I thought, I’ll enjoy fossiling when I retire at 60 – but I didn’t plan to get so serious about it. I had a vague interest in a local site in Weymouth on the Jurassic Coast. Quickly I could see it was a treasure trove, yet nobody was researching it. Now I’m nearly 80, and I have discovered more than 2,000 fossils after dedicating 20 years of my life to paleontological research. Retirement is really an opportunity to explore new interests – if you’re healthy.
When I’m looking for fossils I get on my hands and knees so I am close to the ground – they’re small, typically 1cm-2cm. I miss things now that in the past I would have seen. The place is very rocky and mucky, and kneeling in the mud at my age is difficult. Sometimes, I wonder if I’ll get up again, or fall over and break a hip.
I can’t collect as I used to because I can’t see so well. Losing my eyesight is not frustrating, as I am passing my knowledge on to my mentee – a serious collector who is younger than me and has brilliant eyesight. He found a pterosaur jaw a month ago which is a very significant and rare find.

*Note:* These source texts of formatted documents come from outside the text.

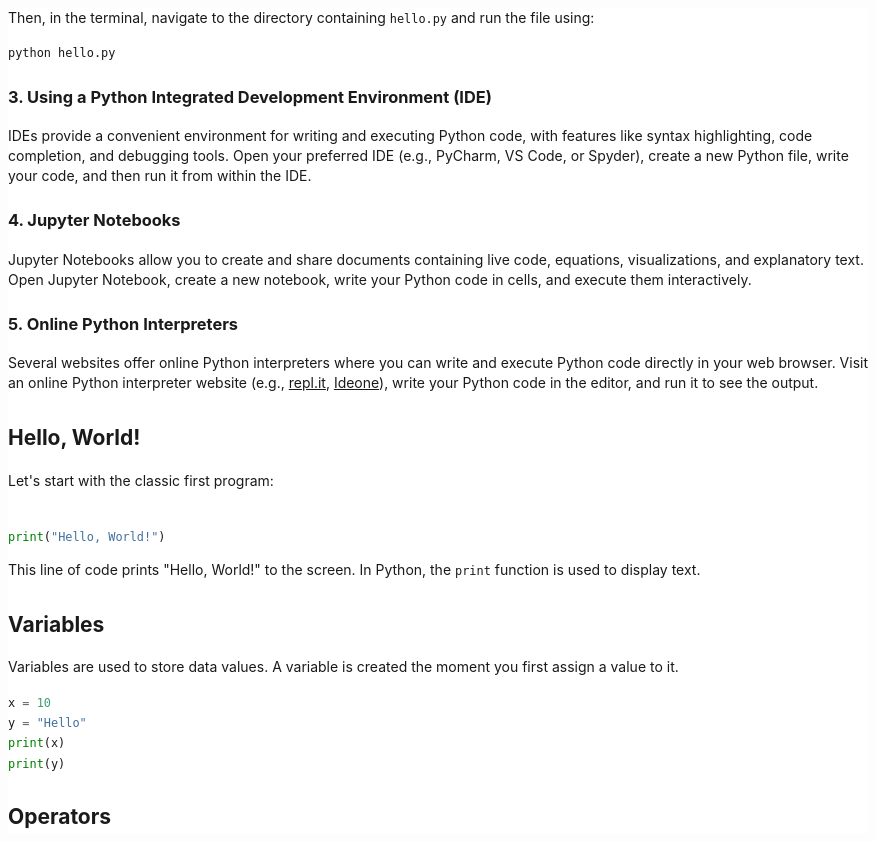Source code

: Then, in the terminal, navigate to the directory containing `hello.py` and run the file using:

```bash
python hello.py

```

### 3\. Using a Python Integrated Development Environment (IDE)

IDEs provide a convenient environment for writing and executing Python code, with features like syntax highlighting, code completion, and debugging tools. Open your preferred IDE (e.g., PyCharm, VS Code, or Spyder), create a new Python file, write your code, and then run it from within the IDE.

### 4\. Jupyter Notebooks

Jupyter Notebooks allow you to create and share documents containing live code, equations, visualizations, and explanatory text. Open Jupyter Notebook, create a new notebook, write your Python code in cells, and execute them interactively.

### 5\. Online Python Interpreters

Several websites offer online Python interpreters where you can write and execute Python code directly in your web browser. Visit an online Python interpreter website (e.g., [repl.it](https://repl.it/), [Ideone](https://ideone.com/)), write your Python code in the editor, and run it to see the output.

## Hello, World!

Let's start with the classic first program:

```python

print("Hello, World!")

```

This line of code prints "Hello, World!" to the screen. In Python, the `print` function is used to display text.

## Variables

Variables are used to store data values. A variable is created the moment you first assign a value to it.

```python
x = 10
y = "Hello"
print(x)
print(y)

```

## Operators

I do this work for nothing. Now I am retired I am free to follow leads, and I’ve learned so much from open access papers, the internet and fossil communities on social media. In some cases I have been treated badly by academics who do not want to look at my fossils because they are in a private collection. You do have to have a thick skin. Others have been very supportive.
No academic research has been done on these fossils in Weymouth at all. I have 350 pieces of pterosaur, which were flying reptiles. They flew over these seas for 160m years – that’s a damn sight longer than humans have been around! They were abundant, like seagulls, and now they are extinct, the whole blinking lot of them. My fossils can help to establish what biodiversity was like all those years ago.
Some young PhD students were the first to come over and look at the fossils on my kitchen table back in 2012. I had about 15 marine crocodile teeth that were 153m years old. They were beautiful – perfect, even – often with their full enamel intact.
Those two students were curious and collaborative, and I donated my crocodile teeth to them. They went on to write many papers on crocodylomorphs and I was co-author on two.
I want to inspire people, not because I want to be a saint but because I wish to pass this knowledge on. When I die, everything I spent 20 years learning will go unless I pass this on with enthusiasm. It’s a major national site, and I want to be assured that fossil collectors that go there understand the value of what they’re finding. Otherwise fossils of great significance will be lost, and they shouldn’t be. I’ve just co-authored a book about my work. My record-keeping is meticulous – that’s another characteristic you need. I changed a large upstairs bedroom into a fossil study, and they’re all in there. It’s like a mini-museum.
Fossil collecting is therapeutic; it is in the fresh air, it’s exercise, and then it’s the thrill of discovery. It’s like going on safari – when you don’t find things all the time, it makes it more satisfying when you do. It’s not like Lyme Regis, where big storms throw up huge finds. It’s a gentle site, and things are revealed on a quieter scale. You need determination and patience.
Doing the photoshoot for this article when I’m nearly 80 is cause for a bloody large glass of champagne. It’s ridiculous but I like it. It’s an example of women at work, not dressed up in high heels. It’s an alternative view, which I’m very keen on. I’m advocating for women of all ages in science. What immense fun I’ve had. It’s fun, for goodness sake!